For investors in retail properties, C&W similarly suggests backing prime destinations and avoiding "generic boxes" or less differentiated assets.

"Retail investment outcomes are shaped more by supply constraints and consumer income than by AI-driven labour effects," the firm notes. It points out that differentiation by format and tenant mix is critical.

In Apac specifically, it predicts that the wide range of wealth effects within the region will boost retail property performance in affluent, tech-forward countries, while those with lower rates of AI adoption may lag behind.

Downside scenarios: AI bust or labour displacement

The study models four distinct scenarios reflecting different paths for AI adoption, productivity and labour market outcomes.

Besides the base case, which C&W says has the highest likelihood (50% probability) of occurring, it also explores the upside scenario — of productivity-led expansion with rapid AI adoption (15% probability) — and two possible downside scenarios.

AI impact: Vacancy rate by property sector, in each of the four scenarios

Source: Cushman & Wakefield, 'AI Impact on CRE: The Next 10 Years'

The "AI Bust" or "Moderate Recession" case (25% probability) takes place if AI adoption falls short of expectations and contributes to a cyclical downturn.

This downside scenario draws from the dot-com experience, when a transformative technology ultimately delivered economic gains in the long run, but only after a period of overinvestment, firm failures and disruption in the financial markets.

In this "AI Bust" scenario, stress in commercial real estate is driven by broader financial conditions and timing — not technology failure.

Real estate demand will weaken in the short run, with higher vacancies and rent pressure, before recovering.

For offices, such a delay in translating AI-driven productivity into occupier demand will be "particularly damaging", C&W says.
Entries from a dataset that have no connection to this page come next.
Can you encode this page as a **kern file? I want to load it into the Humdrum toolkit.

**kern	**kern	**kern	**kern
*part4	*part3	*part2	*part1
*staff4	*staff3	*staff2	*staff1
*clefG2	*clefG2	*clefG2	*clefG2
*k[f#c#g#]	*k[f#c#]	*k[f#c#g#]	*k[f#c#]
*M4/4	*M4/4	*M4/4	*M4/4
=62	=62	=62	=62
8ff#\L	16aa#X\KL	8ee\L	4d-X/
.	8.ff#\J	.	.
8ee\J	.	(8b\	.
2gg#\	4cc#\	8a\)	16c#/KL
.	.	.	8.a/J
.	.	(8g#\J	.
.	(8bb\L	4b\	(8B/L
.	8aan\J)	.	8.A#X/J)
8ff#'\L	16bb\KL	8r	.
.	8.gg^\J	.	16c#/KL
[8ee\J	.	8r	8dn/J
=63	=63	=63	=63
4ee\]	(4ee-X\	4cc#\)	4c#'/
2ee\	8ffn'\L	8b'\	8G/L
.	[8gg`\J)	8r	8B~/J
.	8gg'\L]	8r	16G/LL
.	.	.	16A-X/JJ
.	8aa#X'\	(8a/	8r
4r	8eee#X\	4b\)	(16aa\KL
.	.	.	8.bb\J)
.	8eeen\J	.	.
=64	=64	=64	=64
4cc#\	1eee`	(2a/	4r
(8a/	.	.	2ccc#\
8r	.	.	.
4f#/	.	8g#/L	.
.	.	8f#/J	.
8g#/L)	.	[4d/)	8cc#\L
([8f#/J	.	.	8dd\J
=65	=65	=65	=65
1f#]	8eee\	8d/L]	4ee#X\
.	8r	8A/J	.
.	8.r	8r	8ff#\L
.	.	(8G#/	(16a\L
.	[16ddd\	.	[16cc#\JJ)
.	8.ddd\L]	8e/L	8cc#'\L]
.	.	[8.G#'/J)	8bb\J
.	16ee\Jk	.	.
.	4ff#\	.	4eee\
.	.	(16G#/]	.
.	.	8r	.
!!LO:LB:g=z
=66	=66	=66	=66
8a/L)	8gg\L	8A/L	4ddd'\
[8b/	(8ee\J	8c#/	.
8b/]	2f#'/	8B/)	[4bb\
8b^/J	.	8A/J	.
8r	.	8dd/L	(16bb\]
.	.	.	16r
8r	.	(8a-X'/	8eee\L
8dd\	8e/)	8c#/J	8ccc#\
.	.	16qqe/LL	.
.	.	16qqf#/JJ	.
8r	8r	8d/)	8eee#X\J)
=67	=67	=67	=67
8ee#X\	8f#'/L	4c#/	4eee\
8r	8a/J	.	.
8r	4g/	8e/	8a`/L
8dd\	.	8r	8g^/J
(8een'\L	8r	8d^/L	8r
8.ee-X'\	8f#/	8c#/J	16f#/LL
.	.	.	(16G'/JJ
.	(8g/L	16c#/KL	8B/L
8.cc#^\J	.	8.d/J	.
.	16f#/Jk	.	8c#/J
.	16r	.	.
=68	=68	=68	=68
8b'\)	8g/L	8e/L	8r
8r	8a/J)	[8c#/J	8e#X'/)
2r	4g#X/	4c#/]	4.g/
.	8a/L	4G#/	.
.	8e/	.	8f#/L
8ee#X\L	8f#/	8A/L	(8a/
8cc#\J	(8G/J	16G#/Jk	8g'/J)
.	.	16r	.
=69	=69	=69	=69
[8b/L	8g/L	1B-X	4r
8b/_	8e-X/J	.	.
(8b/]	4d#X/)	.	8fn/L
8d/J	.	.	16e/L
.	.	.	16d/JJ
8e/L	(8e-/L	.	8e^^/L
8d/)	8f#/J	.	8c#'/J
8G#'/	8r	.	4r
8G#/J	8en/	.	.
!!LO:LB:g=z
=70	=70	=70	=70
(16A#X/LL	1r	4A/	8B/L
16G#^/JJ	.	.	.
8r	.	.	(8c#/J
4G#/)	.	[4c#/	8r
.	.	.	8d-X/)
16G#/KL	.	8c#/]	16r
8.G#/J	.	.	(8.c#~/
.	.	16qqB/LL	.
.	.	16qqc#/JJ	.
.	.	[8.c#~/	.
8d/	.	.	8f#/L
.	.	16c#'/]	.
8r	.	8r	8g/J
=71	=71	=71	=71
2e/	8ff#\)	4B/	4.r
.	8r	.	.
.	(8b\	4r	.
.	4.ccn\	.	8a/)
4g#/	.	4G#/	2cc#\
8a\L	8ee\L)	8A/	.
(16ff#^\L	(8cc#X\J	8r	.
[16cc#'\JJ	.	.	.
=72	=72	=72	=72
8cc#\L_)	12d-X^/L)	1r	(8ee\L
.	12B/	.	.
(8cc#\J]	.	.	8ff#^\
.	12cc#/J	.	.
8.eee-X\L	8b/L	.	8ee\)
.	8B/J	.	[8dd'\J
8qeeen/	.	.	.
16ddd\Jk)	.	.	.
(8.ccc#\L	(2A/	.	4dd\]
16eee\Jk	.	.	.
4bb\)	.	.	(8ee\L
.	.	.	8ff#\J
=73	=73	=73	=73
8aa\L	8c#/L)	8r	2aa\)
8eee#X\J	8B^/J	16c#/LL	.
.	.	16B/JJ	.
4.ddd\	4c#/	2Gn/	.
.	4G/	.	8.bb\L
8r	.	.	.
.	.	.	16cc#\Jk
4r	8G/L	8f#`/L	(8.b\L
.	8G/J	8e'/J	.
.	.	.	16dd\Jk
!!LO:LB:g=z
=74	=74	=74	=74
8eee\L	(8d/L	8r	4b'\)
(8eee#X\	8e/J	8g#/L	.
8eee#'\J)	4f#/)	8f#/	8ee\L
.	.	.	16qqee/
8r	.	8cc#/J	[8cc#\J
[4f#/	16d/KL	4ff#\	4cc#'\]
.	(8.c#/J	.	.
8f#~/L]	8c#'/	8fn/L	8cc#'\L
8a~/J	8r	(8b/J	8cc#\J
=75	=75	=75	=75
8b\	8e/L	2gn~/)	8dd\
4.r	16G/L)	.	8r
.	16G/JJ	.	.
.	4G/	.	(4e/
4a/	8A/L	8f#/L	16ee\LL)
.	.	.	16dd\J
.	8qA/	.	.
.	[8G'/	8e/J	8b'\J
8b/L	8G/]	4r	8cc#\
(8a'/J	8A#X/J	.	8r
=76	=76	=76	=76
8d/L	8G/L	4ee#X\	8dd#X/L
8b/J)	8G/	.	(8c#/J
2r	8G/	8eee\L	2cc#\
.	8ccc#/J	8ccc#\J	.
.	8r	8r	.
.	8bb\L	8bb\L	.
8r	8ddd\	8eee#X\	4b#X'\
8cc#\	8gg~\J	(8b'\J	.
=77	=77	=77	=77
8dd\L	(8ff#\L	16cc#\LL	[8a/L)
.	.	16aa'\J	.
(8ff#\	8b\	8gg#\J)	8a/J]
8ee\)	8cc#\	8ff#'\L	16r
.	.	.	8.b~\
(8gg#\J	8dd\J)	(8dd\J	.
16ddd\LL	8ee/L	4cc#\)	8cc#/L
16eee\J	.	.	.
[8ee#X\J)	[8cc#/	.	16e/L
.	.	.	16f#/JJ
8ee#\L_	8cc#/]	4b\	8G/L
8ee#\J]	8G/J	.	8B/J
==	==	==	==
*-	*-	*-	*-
A substantial growth slowdown will be accompanied by layoffs and prolonged office vacancy.

Vacancies are also expected to rise for retail properties as discretionary spending softens, and for logistics and industrial assets as capital spending pauses. With job and income growth slowing, more multifamily and living assets will be left vacant, too.

Finally, the other downside scenario, "Dystopic/Displacement", has the lowest likelihood (5% probability) of occurring.

In this case, AI adoption substitutes more labour than expected, leading to higher unemployment, and revenue growth lags productivity. Real estate demand remains weak for a more sustained period, with downside pressure on rents and values.

Office demand will likely be the hardest hit here, with muted spillovers in other sectors.